Personally I've always wanted to see a simple Roguelike done as a graphical game: Rogue itself, or Nethack, transformed into something graphical would be tres cool. I think one of the main reasons this is pretty much never done is that doing graphics for the monsters would be a major chore: Rogue alone has 26 monsters, about a dozen weapon and armor types (each), lots of potions, etc. Nethack takes this to a more extreme level.

Of course, another problem with doing a Roguelike in this kind of environment is the multiplayer aspect. Rogue was not designed around multiple players. The whole idea of going into the world and not knowing that a red potion happens to increase strength is lost, because another player can now tell you that. (One could make different players see different colors, but that's defeatable through communication. And you couldn't make it the same color but a different potion, because that would be too inconsistent.)
Discovery is one of the things I really loved about Rogue; I'd be curious to know if anyone ever found a practical solution to the multiplayer problem. Or, is the multiplayer problem not as big as I think it is?

Lummox JR
In response to Lummox JR
Lummox JR wrote:
Spuzzum wrote:
You have to remember, though, that ASCII at one time was about all PCs could do for graphics, at least decent graphics. Rogue was about as graphical as it could be.

While that is true, I'm still an adamant ASCII supporter. In my books, if there's any non-ASCII graphics, it isn't a roguelike game, it's similar to a roguelike. =)

(I always play ZAngband with the tile graphics off. I don't really have a choice to have tile graphics for ADOM, but I play that in ASCII too. =) )

In a lot of ways this was what I liked about MegaZeux; it had the soul of a good ASCII game while extending the medium to use special user-defined character sets. It was quite clever.

Yep, I've been meaning to make a few ZZT-ish games for MZX at one point or another -- if anything, to gain more ideas for BYOND. Complete mods of the character sets and game mechanics aren't my cup of tea, but Robotic seems to have some finer points that might make for some interesting effects.


Of course, another problem with doing a Roguelike in this kind of environment is the multiplayer aspect. Rogue was not designed around multiple players. The whole idea of going into the world and not knowing that a red potion happens to increase strength is lost, because another player can now tell you that. (One could make different players see different colors, but that's defeatable through communication.
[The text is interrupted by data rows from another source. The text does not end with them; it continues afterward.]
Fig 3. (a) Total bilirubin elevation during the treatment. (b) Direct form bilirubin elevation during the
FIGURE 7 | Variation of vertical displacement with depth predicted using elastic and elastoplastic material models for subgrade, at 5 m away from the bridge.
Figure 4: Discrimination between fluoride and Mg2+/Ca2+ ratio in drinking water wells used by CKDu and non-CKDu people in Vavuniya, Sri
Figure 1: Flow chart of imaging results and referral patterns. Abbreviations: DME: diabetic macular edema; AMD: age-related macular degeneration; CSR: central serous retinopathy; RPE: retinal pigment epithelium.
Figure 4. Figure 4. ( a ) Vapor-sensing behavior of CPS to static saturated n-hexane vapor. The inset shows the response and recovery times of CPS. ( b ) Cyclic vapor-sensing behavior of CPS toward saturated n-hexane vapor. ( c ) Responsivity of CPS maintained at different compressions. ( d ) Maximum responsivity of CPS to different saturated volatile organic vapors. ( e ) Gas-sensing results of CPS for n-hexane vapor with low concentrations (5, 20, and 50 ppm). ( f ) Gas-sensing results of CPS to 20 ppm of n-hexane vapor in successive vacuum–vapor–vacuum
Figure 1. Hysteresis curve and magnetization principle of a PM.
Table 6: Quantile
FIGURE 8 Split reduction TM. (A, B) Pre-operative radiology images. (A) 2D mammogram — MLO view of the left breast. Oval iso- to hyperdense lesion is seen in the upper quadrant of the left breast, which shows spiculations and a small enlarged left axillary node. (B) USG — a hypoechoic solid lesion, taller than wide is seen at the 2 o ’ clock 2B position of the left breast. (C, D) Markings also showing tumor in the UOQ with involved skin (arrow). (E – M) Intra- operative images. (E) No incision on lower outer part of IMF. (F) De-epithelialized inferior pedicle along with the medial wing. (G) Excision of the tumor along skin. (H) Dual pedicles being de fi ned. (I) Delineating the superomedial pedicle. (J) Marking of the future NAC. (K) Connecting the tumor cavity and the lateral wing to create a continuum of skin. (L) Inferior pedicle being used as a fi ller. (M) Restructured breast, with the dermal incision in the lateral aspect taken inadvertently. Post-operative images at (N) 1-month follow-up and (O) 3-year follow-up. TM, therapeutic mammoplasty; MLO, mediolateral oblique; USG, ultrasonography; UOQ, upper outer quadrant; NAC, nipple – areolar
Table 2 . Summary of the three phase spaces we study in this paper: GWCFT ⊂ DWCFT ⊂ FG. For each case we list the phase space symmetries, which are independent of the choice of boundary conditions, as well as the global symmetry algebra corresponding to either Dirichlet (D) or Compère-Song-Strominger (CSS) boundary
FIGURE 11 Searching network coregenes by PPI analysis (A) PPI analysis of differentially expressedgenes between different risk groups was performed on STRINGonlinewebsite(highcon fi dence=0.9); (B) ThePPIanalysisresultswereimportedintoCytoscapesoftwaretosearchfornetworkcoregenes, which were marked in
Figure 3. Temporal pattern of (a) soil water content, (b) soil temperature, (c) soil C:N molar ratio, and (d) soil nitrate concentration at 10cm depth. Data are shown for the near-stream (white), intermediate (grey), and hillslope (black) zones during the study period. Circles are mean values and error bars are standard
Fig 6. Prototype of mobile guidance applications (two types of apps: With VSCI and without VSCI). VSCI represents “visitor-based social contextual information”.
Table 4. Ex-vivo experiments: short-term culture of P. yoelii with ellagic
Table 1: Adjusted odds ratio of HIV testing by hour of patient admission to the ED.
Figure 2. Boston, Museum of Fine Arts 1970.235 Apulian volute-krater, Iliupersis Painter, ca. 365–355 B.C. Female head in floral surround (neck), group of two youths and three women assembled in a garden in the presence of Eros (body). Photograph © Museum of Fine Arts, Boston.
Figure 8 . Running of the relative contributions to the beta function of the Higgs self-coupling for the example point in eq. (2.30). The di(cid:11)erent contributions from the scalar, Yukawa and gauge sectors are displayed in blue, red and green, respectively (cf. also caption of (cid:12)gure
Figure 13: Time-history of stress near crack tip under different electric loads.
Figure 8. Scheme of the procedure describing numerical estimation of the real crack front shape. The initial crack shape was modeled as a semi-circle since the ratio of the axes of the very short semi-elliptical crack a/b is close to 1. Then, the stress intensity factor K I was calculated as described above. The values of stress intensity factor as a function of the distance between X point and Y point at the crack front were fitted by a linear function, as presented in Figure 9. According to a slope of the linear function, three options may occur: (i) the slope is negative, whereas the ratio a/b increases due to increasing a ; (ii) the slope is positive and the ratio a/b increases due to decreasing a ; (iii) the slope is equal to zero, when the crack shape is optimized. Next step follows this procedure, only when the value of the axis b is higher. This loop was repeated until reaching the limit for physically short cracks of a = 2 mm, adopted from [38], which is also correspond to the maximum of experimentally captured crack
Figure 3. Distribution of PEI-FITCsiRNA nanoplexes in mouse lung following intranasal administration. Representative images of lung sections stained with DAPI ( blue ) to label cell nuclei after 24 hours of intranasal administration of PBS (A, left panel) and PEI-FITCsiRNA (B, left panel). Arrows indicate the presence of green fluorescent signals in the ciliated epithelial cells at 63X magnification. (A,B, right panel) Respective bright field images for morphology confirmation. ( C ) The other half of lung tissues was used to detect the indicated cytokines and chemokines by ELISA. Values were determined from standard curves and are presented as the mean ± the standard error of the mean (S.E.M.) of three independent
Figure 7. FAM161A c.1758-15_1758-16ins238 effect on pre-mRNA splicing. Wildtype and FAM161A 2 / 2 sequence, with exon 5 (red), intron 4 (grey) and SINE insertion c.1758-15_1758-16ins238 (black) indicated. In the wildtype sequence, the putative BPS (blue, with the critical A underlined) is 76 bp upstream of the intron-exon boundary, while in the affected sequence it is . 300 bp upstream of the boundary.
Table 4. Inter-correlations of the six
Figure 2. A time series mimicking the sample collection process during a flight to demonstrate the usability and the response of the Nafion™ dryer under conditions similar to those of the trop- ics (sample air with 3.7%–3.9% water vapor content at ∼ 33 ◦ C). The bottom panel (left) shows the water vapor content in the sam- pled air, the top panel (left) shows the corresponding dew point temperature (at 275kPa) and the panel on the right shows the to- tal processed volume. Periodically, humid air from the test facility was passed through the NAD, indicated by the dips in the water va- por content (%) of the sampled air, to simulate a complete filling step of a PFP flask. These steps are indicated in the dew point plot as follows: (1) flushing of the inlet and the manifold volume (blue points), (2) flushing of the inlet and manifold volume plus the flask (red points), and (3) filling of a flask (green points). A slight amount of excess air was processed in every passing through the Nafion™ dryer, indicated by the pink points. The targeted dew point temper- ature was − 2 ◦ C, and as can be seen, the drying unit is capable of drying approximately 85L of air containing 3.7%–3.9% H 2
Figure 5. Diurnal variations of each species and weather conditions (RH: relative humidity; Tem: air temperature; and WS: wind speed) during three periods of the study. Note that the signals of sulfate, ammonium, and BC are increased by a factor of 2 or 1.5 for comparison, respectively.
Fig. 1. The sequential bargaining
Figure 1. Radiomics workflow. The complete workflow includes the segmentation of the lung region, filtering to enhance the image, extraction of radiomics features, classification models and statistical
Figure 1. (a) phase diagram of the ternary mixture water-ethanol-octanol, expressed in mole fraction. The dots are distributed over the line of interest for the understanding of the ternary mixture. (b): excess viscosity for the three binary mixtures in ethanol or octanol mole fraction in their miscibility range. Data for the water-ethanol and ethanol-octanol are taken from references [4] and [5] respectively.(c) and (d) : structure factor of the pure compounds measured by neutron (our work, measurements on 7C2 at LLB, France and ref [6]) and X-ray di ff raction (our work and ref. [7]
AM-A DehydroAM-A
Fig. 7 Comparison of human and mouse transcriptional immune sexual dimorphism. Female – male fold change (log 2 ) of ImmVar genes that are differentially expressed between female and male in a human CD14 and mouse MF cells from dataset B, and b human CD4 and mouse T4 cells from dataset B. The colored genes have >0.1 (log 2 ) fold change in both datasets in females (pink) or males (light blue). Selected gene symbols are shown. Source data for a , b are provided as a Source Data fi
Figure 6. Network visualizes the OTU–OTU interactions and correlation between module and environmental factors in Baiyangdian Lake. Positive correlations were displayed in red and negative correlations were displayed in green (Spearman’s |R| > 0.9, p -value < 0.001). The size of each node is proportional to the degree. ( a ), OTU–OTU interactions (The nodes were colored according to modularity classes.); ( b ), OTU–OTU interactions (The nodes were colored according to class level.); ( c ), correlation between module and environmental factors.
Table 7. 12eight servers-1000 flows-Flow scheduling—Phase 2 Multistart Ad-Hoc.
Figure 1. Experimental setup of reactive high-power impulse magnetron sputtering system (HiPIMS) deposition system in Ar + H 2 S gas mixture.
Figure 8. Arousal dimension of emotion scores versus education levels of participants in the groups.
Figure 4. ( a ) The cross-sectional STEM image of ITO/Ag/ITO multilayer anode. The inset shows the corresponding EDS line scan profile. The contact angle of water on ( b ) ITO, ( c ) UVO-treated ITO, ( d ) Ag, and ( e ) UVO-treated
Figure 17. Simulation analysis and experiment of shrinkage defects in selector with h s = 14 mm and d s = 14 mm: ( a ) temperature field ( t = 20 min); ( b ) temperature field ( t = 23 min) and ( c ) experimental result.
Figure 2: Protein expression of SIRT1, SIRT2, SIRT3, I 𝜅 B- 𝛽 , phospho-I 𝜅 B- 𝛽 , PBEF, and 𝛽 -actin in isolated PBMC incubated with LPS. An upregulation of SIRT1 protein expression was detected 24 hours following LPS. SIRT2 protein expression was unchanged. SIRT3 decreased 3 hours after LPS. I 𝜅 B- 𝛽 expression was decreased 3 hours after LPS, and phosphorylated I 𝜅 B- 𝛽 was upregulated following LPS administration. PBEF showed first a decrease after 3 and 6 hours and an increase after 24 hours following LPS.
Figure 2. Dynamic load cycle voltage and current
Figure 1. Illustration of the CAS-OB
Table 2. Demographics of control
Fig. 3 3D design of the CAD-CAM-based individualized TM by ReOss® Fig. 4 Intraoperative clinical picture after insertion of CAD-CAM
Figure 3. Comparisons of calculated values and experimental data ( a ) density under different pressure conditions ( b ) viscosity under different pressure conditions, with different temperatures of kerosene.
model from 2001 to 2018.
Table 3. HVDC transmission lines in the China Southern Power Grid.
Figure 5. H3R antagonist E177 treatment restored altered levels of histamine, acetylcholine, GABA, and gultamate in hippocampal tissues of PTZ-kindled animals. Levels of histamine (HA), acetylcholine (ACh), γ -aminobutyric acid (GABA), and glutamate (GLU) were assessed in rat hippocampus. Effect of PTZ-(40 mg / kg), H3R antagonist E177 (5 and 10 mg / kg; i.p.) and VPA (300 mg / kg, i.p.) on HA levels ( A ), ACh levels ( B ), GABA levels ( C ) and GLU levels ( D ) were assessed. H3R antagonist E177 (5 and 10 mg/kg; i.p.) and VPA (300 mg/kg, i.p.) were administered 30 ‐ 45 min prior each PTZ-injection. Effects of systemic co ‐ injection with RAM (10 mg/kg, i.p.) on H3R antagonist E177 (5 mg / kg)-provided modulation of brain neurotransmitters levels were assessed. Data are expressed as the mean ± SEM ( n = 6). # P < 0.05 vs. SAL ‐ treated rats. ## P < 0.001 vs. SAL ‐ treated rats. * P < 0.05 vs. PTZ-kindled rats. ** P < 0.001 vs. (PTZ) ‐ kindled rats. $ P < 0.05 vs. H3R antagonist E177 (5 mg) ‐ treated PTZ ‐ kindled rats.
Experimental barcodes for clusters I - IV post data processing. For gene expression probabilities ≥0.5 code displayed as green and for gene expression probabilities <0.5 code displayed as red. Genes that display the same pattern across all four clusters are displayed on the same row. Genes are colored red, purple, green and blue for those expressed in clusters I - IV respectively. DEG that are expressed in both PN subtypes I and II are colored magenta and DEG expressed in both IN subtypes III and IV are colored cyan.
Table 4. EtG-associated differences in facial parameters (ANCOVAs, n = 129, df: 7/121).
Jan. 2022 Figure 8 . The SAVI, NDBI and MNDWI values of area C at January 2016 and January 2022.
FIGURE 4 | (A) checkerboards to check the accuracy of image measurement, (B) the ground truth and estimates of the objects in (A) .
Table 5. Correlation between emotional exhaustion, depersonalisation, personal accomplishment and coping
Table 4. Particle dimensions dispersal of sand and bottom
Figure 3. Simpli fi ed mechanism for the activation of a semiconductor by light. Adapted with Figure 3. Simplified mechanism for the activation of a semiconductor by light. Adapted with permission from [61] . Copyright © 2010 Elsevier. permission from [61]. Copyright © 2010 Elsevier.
And you couldn't make it the same color but a different potion, because that would be too inconsistent.)

If you really want to take it to a new level, you could simply create potions with randomly generated effects, benefits, and drawbacks. And so on.

Thus, no one will ever have any idea what that newly generated "raunchy, sparkling red potion" actually does. The game might go ahead and assign "enhanced potion of strength" as its true name, but that doesn't prevent an "odorless grey potion" from being an "enhanced potion of strength" either.

Haven plays into that a lot. =)


Discovery is one of the things I really loved about Rogue; I'd be curious to know if anyone ever found a practical solution to the multiplayer problem. Or, is the multiplayer problem not as big as I think it is?

Yep, discovery of the functionality of items is one of the finer points -- however, one of the biggest discovery problems I'm facing with BRW (Basic Roguelike World) is to have persistent mapping. Since the game uses text-mode ASCII graphics, I can't exactly tell the screen what to show and what not to show.

Right now, I have opacity and stuff in, but once you leave a particular section of the map, you lose sight of it for good. I've been pondering manipulation of client.images, but as I recall images don't work in ASCII mode. I never actually tested that theory, though...

(Maybe an interesting twist would be to make a "map" object for people when they enter a new area in the dungeon or overworld or whatnot. If that map is lost they'll have to redraw it when they come back.)
In response to Lummox JR
Everybody reacts do medicine slightly differently. With magic you could make it so that say character A is poisoned whil charactrer B is healed depending on a certain character's variable.